▶ [Directions]: Each line below that contains the word "Görögország" must be copied.

Extracted page text data
↓

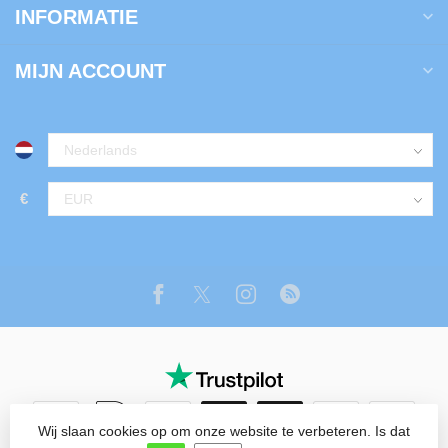
INFORMATIE
MIJN ACCOUNT
€
Wij slaan cookies op om onze website te verbeteren. Is dat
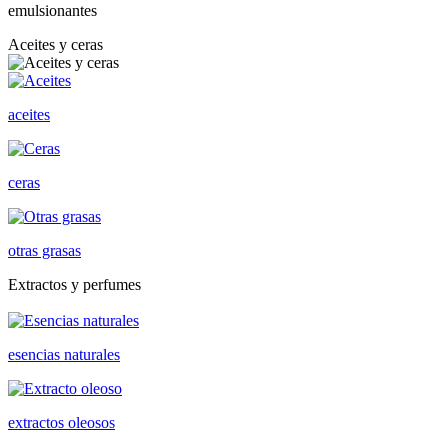
emulsionantes
Aceites y ceras
aceites
ceras
otras grasas
Extractos y perfumes
esencias naturales
extractos oleosos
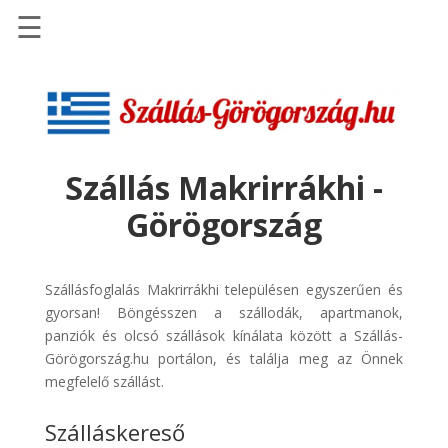
☰
Főoldal
Szállások
-
Szállásinfo.eu
Szállás Makrirrákhi -
Repülőjegy
Görögország
pénzvisszatérítéssel
Autóbérlés
-
Szállásfoglalás Makrirrákhi településen egyszerűen és
Discover
gyorsan! Böngésszen a szállodák, apartmanok,
Cars
panziók és olcsó szállások kínálata között a Szállás-
Görögország.hu portálon, és találja meg az Önnek
Transzfer
megfelelő szállást.
-
Kiwi
Szálláskereső
Taxi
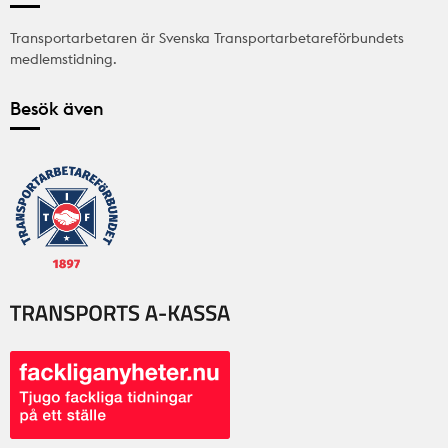
Transportarbetaren är Svenska Transportarbetareförbundets
medlemstidning.
Besök även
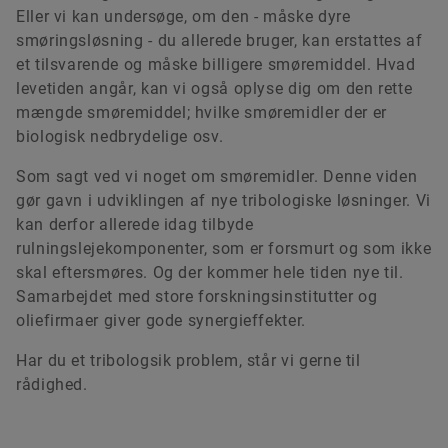
Eller vi kan undersøge, om den - måske dyre
smøringsløsning - du allerede bruger, kan erstattes af
et tilsvarende og måske billigere smøremiddel. Hvad
levetiden angår, kan vi også oplyse dig om den rette
mængde smøremiddel; hvilke smøremidler der er
biologisk nedbrydelige osv.
Som sagt ved vi noget om smøremidler. Denne viden
gør gavn i udviklingen af nye tribologiske løsninger. Vi
kan derfor allerede idag tilbyde
rulningslejekomponenter, som er forsmurt og som ikke
skal eftersmøres. Og der kommer hele tiden nye til.
Samarbejdet med store forskningsinstitutter og
oliefirmaer giver gode synergieffekter.
Har du et tribologsik problem, står vi gerne til
rådighed.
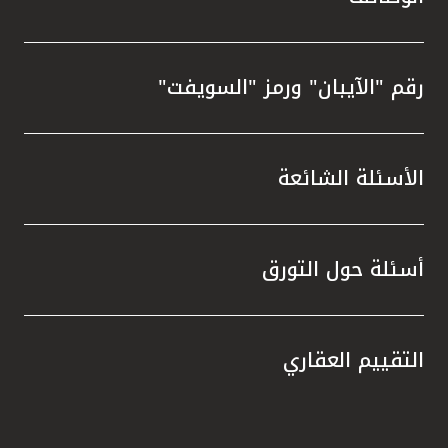
رقم "الآيبان" ورمز "السويفت"
الأسئلة الشائعة
أسئلة حول التورق
التقييم العقاري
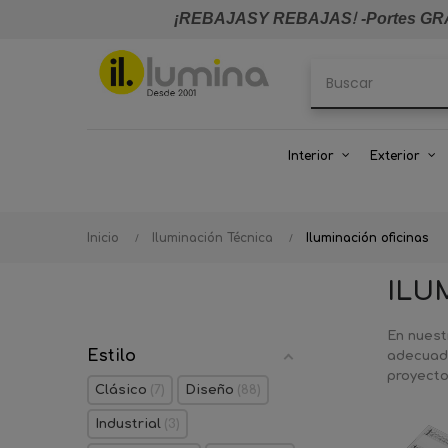
¡REBAJASY REBAJAS
!
-Portes GRA
Interior
Exterior
Inicio
Iluminación Técnica
Iluminación oficinas
ILU
En nuest
Estilo
adecuada
proyecto
Clásico
7
Diseño
88
Industrial
3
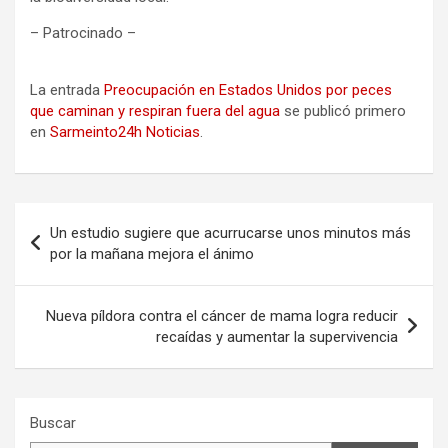
– Patrocinado –
La entrada
Preocupación en Estados Unidos por peces
que caminan y respiran fuera del agua
se publicó primero
en
Sarmeinto24h Noticias
.
Navegación
Un estudio sugiere que acurrucarse unos minutos más
de
por la mañana mejora el ánimo
entradas
Nueva píldora contra el cáncer de mama logra reducir
recaídas y aumentar la supervivencia
Buscar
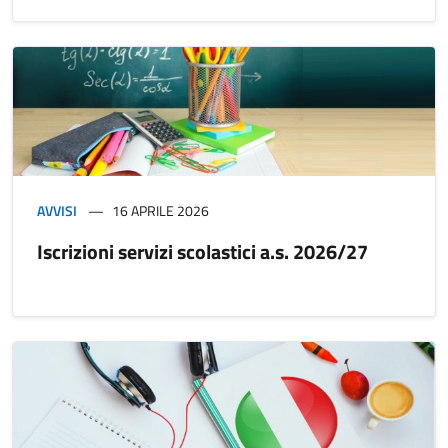
AVVISI
16 APRILE 2026
Iscrizioni servizi scolastici a.s. 2026/27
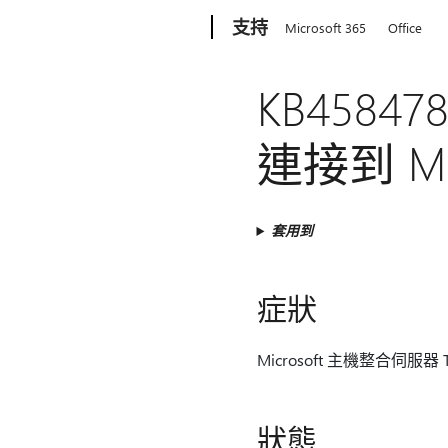
Microsoft
支持
Microsoft 365
Office
KB4584
連接到 Mic
套用到
症狀
Microsoft 主機整合伺服器 T
狀態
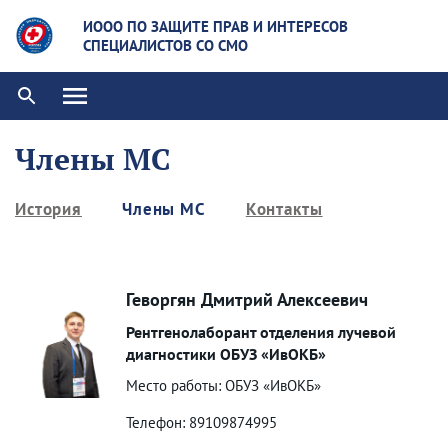
ИООО ПО ЗАЩИТЕ ПРАВ И ИНТЕРЕСОВ
СПЕЦИАЛИСТОВ СО СМО
Члены МС
История
Члены МС
Контакты
Геворгян Дмитрий Алексеевич
Рентгенолаборант отделения лучевой
диагностики ОБУЗ «ИвОКБ»
Место работы: ОБУЗ «ИвОКБ»
Телефон: 89109874995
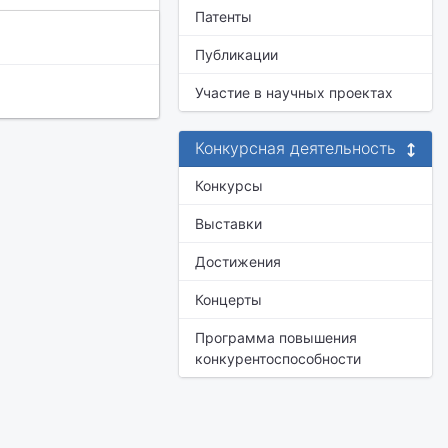
Патенты
Публикации
Участие в научных проектах
Конкурсная деятельность
Конкурсы
Выставки
Достижения
Концерты
Программа повышения
конкурентоспособности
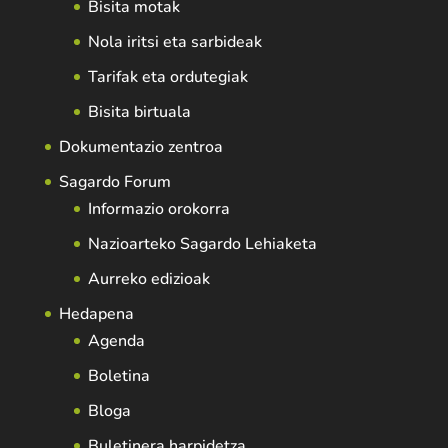
Bisita motak
Nola iritsi eta sarbideak
Tarifak eta ordutegiak
Bisita birtuala
Dokumentazio zentroa
Sagardo Forum
Informazio orokorra
Nazioarteko Sagardo Lehiaketa
Aurreko edizioak
Hedapena
Agenda
Boletina
Bloga
Buletinera harpidetza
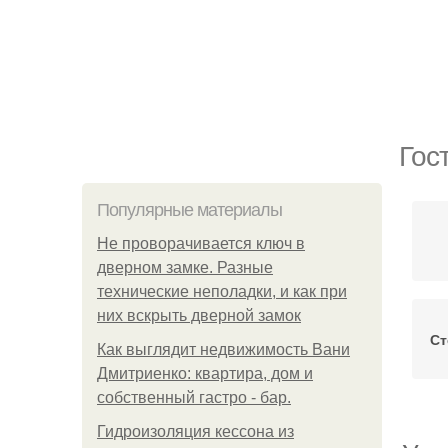
Гос
Популярные материалы
Не проворачивается ключ в
дверном замке. Разные
технические неполадки, и как при
них вскрыть дверной замок
Ст
Как выглядит недвижимость Вани
Дмитриенко: квартира, дом и
собственный гастро - бар.
Гидроизоляция кессона из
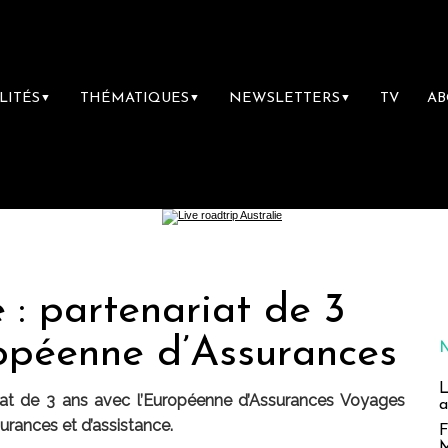
LITÉS
THÉMATIQUES
NEWSLETTERS
TV
A
▼
▼
▼
 : partenariat de 3
ropéenne d’Assurances
L
iat de 3 ans avec l’Européenne d’Assurances Voyages
a
surances et d’assistance.
F
M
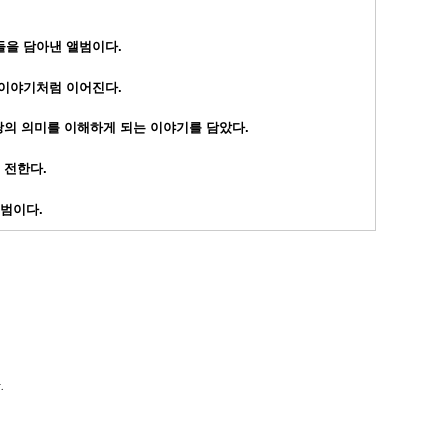
조각들을 담아낸 앨범이다.
 이야기처럼 이어진다.
랑의 의미를 이해하게 되는 이야기를 담았다.
 전한다.
앨범이다.
.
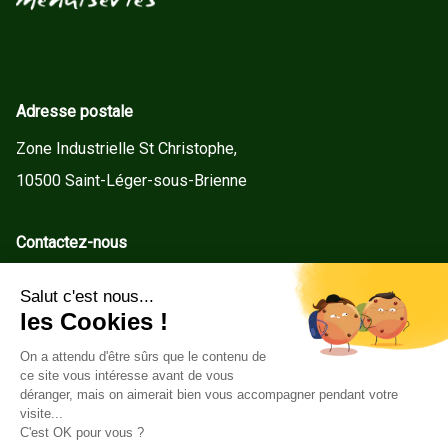
Adresse postale
Zone Industrielle St Christophe,
10500 Saint-Léger-sous-Brienne
Contactez-nous
contact@gd-menuiseries.fr
Tel : +33(0)3 25 92 78 60
Service client
Conditions Générales de Vente
Mentions légales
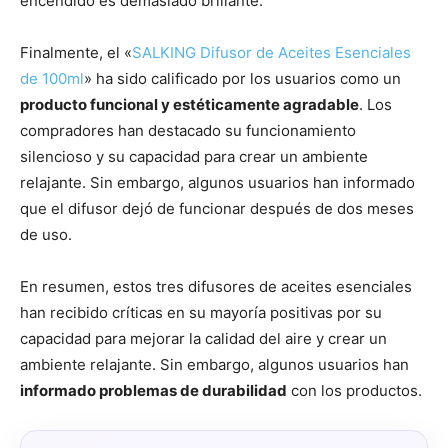
encendido es demasiado brillante.
Finalmente, el «
SALKING Difusor de Aceites Esenciales
de 100ml
» ha sido calificado por los usuarios como un
producto funcional y estéticamente agradable
. Los
compradores han destacado su funcionamiento
silencioso y su capacidad para crear un ambiente
relajante. Sin embargo, algunos usuarios han informado
que el difusor dejó de funcionar después de dos meses
de uso.
En resumen, estos tres difusores de aceites esenciales
han recibido críticas en su mayoría positivas por su
capacidad para mejorar la calidad del aire y crear un
ambiente relajante. Sin embargo, algunos usuarios han
informado problemas de durabilidad
con los productos.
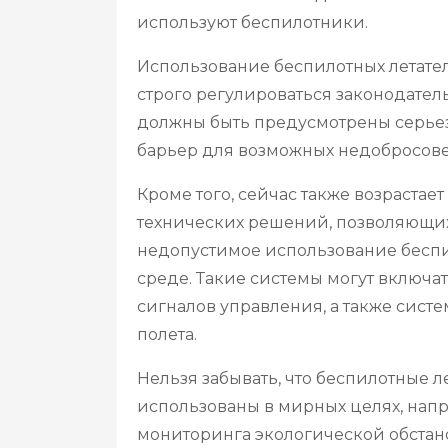
используют беспилотники.
Использование беспилотных летате
строго регулироваться законодател
должны быть предусмотрены серьез
барьер для возможных недобросове
Кроме того, сейчас также возрастае
технических решений, позволяющих
недопустимое использование беспи
среде. Такие системы могут включа
сигналов управления, а также сист
полета.
Нельзя забывать, что беспилотные л
использованы в мирных целях, напр
мониторинга экологической обстан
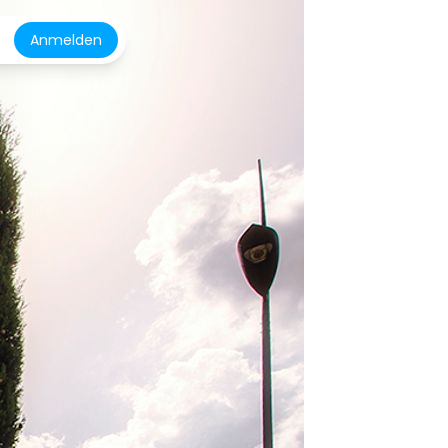
Anmelden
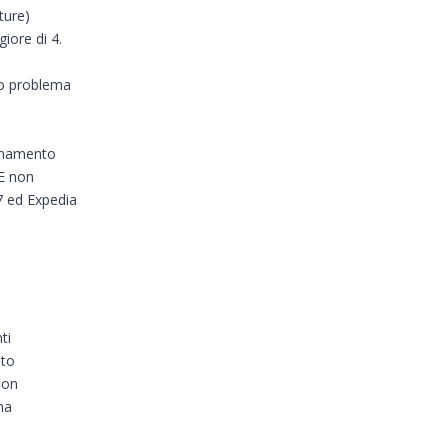
ture)
iore di 4.
to problema
ornamento
 E non
7 ed Expedia
ti
sto
non
na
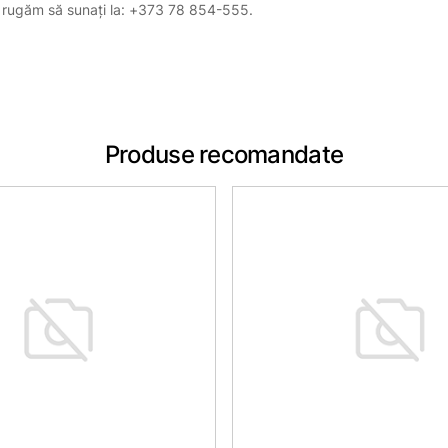
, vă rugăm să sunați la: +373 78 854-555.
Produse recomandate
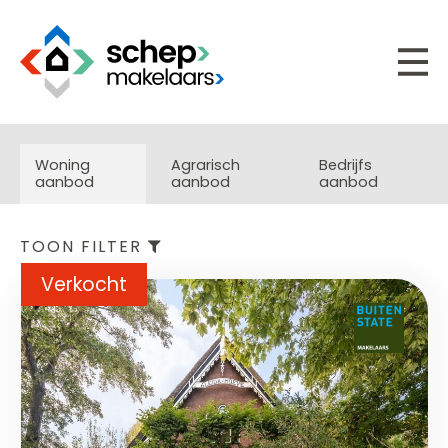
Woning
Agrarisch
Bedrijfs
aanbod
aanbod
aanbod
TOON FILTER
Verkocht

↑

▶ [Solution to the exercise]:
Görögország
Görögország.hu portálon, és találja meg az Önnek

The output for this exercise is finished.